Gramsci attire l'attention sur la question des échelles de temps, mesure indispensable pour évaluer les situtions historiques, et aussi pour les juger. pour un communiste, aucun sacrifice n'est
trop grand pour réaliser l'objectif millénaire de la "fin de la préhistoire", ce qui ne signifie pas que cette grandiose perspective s'ouvre à tous les tournants dans tous les chemins.

GQ 05/10/2014 23:20


les deux axiomes sont repris de Marx dans l'Introduction de 1859 :


Il faut évoluer dans les limites de deux principes : 1. celui qu'une société ne se propose aucune tâche pour laquelle n'existent pas déjà les
conditions nécessaires et suffisantes ou des conditions qui seraient au moins en voie d'apparition et de développement; 2. celui qu'aucune socié­té ne se dissout et ne peut être remplacée tant
qu'elle n'a pas développé toutes les formes de vie qui sont contenues implicitement dans ses rapports. [2]
A partir de la réflexion sur ces deux règles fondamentales on peut arriver à développer toute une série d'autres principes de méthodologie historique.

GQ 24/09/2014 17:23


 


Pour Gramsci, avant 1914, les partis révolutionnaires marxistes ont développé une sorte de religion prêchant la nécessité et l'inéluctabilité de la révolution, qui s'est retourné contre leur
cause une fois qu'ils ont su s'emparer du pouvoir en dogmatisme stérile. Aujourd'hui, la conjoncture philosphique est bien différente et le préjugé moral qui mine notre cause n'est pas une trop
grande assurance d'être dans le sens de l'histoire, mais au contraire la fuite hors de l'histoire dont Losurdo a fait la critique. Il faut donc reconstruire une philosophie historique et une
perspective d'avenir.
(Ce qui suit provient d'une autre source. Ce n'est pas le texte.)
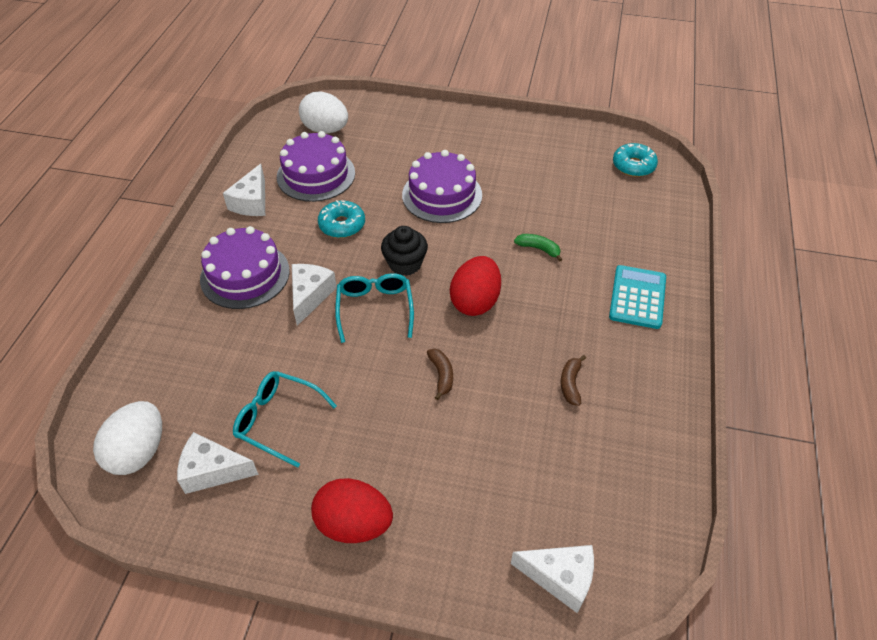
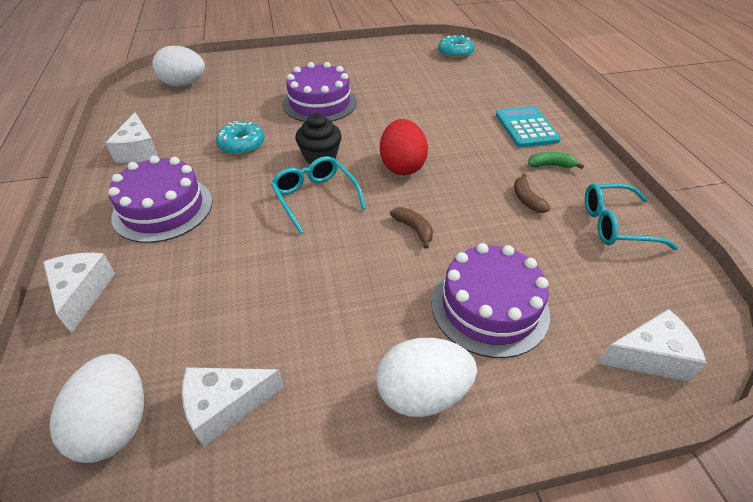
camera: 25 degrees left, 5 degrees down
(278, 420) = (274, 324): turquoise glasses -> turquoise glasses (615, 225)
(310, 296) = (243, 206): white cheese -> white cheese (82, 293)
(316, 175) = (193, 116): purple cake -> purple cake (489, 307)
(354, 524) = (422, 393): red egg -> white egg
(538, 249) = (426, 117): green banana -> green banana (551, 165)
Et pour les plus "simples" une religion révolutionnaire est à reconstituer dont le noyau dur consiste en la réhabilitation de l'expérience soviétique, qui aille cependant au
delà du déterminisme mécanique de la philosophie populaire développée en Union Soviétique


"Quand on n'a pas l'initiative de la lutte et que lutte même finit par s'identifier avec une série de défaites, le déterminisme mécanique devient une
formidable force de résistance morale, de cohésion, de persévérance patiente et obstinée. « Je suis battu momentanément, mais à la longue la force des choses travaille pour moi, etc. » La volonté
réelle se travestit en un acte de foi, en une certaine rationalité de l'histoire, en une forme empirique et primitive de finalisme passionné qui apparaît comme un substitut de la prédestination,
de la providence, etc., des religions confessionnelles."

GQ 10/07/2013 23:11


Ce que AG nomme "syndicalisme" ou "économisme" est en fait le mouvement ouvrier anarchiste, et ses prolongements dans la petite bourgeoisie.